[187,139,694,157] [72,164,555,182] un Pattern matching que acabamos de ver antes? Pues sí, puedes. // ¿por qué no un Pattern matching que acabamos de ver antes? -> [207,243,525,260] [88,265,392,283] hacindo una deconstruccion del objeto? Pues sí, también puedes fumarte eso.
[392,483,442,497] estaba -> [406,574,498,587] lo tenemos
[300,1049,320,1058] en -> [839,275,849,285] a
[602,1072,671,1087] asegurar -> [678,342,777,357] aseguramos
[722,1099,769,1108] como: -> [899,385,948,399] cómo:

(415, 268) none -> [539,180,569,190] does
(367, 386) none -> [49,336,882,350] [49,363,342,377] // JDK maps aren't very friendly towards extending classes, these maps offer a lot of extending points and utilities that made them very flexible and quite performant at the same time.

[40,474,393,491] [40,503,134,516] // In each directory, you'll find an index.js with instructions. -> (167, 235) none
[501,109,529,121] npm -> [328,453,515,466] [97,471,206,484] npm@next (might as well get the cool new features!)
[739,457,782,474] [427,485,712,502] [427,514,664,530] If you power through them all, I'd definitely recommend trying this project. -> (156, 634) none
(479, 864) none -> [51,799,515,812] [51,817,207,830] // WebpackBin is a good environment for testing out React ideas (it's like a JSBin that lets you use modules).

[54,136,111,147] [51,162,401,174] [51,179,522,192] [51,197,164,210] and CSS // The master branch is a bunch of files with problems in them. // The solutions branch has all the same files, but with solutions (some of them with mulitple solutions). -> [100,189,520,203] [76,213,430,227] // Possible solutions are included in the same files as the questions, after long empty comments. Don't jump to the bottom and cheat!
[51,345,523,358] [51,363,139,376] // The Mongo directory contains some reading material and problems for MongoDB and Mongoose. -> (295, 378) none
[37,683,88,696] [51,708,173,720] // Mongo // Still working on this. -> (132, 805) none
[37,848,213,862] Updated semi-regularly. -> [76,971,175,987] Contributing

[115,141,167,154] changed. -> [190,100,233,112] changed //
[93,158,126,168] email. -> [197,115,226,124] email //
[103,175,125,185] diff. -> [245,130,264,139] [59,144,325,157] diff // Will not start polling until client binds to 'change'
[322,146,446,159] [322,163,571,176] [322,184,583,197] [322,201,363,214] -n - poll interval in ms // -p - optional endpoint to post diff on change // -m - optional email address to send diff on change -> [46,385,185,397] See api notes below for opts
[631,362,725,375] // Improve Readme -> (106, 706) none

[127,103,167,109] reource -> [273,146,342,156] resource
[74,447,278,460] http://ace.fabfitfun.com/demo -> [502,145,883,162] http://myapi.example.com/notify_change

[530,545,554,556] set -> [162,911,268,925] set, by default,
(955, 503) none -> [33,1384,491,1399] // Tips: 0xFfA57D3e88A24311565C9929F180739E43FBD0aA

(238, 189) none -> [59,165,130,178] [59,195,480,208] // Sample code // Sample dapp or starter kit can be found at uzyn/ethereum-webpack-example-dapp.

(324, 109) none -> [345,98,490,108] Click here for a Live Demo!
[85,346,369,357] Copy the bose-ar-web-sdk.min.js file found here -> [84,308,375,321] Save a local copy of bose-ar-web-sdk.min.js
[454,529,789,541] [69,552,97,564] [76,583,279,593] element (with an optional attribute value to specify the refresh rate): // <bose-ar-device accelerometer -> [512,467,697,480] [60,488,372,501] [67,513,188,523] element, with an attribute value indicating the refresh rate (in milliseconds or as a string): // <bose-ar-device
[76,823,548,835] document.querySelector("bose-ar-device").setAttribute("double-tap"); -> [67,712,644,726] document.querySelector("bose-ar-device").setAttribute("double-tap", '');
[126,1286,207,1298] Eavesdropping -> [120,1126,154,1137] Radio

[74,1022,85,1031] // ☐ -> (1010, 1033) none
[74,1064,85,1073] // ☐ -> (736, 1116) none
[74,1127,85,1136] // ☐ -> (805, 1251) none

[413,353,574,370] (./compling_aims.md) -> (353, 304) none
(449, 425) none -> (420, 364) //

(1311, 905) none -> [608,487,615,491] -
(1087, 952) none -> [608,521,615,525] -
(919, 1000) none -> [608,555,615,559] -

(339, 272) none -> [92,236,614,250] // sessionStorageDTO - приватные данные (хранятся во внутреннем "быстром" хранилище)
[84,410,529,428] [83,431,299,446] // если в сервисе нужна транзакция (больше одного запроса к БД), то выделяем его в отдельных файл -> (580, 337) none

━━━

Task brief —
In full and without alteration, write out each record.

Response to the exercise —
[187,139,694,157] [72,164,555,182] un Pattern matching que acabamos de ver antes? Pues sí, puedes. // ¿por qué no un Pattern matching que acabamos de ver antes? -> [207,243,525,260] [88,265,392,283] hacindo una deconstruccion del objeto? Pues sí, también puedes fumarte eso.
[392,483,442,497] estaba -> [406,574,498,587] lo tenemos
[300,1049,320,1058] en -> [839,275,849,285] a
[602,1072,671,1087] asegurar -> [678,342,777,357] aseguramos
[722,1099,769,1108] como: -> [899,385,948,399] cómo:

(415, 268) none -> [539,180,569,190] does
(367, 386) none -> [49,336,882,350] [49,363,342,377] // JDK maps aren't very friendly towards extending classes, these maps offer a lot of extending points and utilities that made them very flexible and quite performant at the same time.

[40,474,393,491] [40,503,134,516] // In each directory, you'll find an index.js with instructions. -> (167, 235) none
[501,109,529,121] npm -> [328,453,515,466] [97,471,206,484] npm@next (might as well get the cool new features!)
[739,457,782,474] [427,485,712,502] [427,514,664,530] If you power through them all, I'd definitely recommend trying this project. -> (156, 634) none
(479, 864) none -> [51,799,515,812] [51,817,207,830] // WebpackBin is a good environment for testing out React ideas (it's like a JSBin that lets you use modules).

[54,136,111,147] [51,162,401,174] [51,179,522,192] [51,197,164,210] and CSS // The master branch is a bunch of files with problems in them. // The solutions branch has all the same files, but with solutions (some of them with mulitple solutions). -> [100,189,520,203] [76,213,430,227] // Possible solutions are included in the same files as the questions, after long empty comments. Don't jump to the bottom and cheat!
[51,345,523,358] [51,363,139,376] // The Mongo directory contains some reading material and problems for MongoDB and Mongoose. -> (295, 378) none
[37,683,88,696] [51,708,173,720] // Mongo // Still working on this. -> (132, 805) none
[37,848,213,862] Updated semi-regularly. -> [76,971,175,987] Contributing

[115,141,167,154] changed. -> [190,100,233,112] changed //
[93,158,126,168] email. -> [197,115,226,124] email //
[103,175,125,185] diff. -> [245,130,264,139] [59,144,325,157] diff // Will not start polling until client binds to 'change'
[322,146,446,159] [322,163,571,176] [322,184,583,197] [322,201,363,214] -n - poll interval in ms // -p - optional endpoint to post diff on change // -m - optional email address to send diff on change -> [46,385,185,397] See api notes below for opts
[631,362,725,375] // Improve Readme -> (106, 706) none

[127,103,167,109] reource -> [273,146,342,156] resource
[74,447,278,460] http://ace.fabfitfun.com/demo -> [502,145,883,162] http://myapi.example.com/notify_change

[530,545,554,556] set -> [162,911,268,925] set, by default,
(955, 503) none -> [33,1384,491,1399] // Tips: 0xFfA57D3e88A24311565C9929F180739E43FBD0aA

(238, 189) none -> [59,165,130,178] [59,195,480,208] // Sample code // Sample dapp or starter kit can be found at uzyn/ethereum-webpack-example-dapp.

(324, 109) none -> [345,98,490,108] Click here for a Live Demo!
[85,346,369,357] Copy the bose-ar-web-sdk.min.js file found here -> [84,308,375,321] Save a local copy of bose-ar-web-sdk.min.js
[454,529,789,541] [69,552,97,564] [76,583,279,593] element (with an optional attribute value to specify the refresh rate): // <bose-ar-device accelerometer -> [512,467,697,480] [60,488,372,501] [67,513,188,523] element, with an attribute value indicating the refresh rate (in milliseconds or as a string): // <bose-ar-device
[76,823,548,835] document.querySelector("bose-ar-device").setAttribute("double-tap"); -> [67,712,644,726] document.querySelector("bose-ar-device").setAttribute("double-tap", '');
[126,1286,207,1298] Eavesdropping -> [120,1126,154,1137] Radio

[74,1022,85,1031] // ☐ -> (1010, 1033) none
[74,1064,85,1073] // ☐ -> (736, 1116) none
[74,1127,85,1136] // ☐ -> (805, 1251) none

[413,353,574,370] (./compling_aims.md) -> (353, 304) none
(449, 425) none -> (420, 364) //

(1311, 905) none -> [608,487,615,491] -
(1087, 952) none -> [608,521,615,525] -
(919, 1000) none -> [608,555,615,559] -

(339, 272) none -> [92,236,614,250] // sessionStorageDTO - приватные данные (хранятся во внутреннем "быстром" хранилище)
[84,410,529,428] [83,431,299,446] // если в сервисе нужна транзакция (больше одного запроса к БД), то выделяем его в отдельных файл -> (580, 337) none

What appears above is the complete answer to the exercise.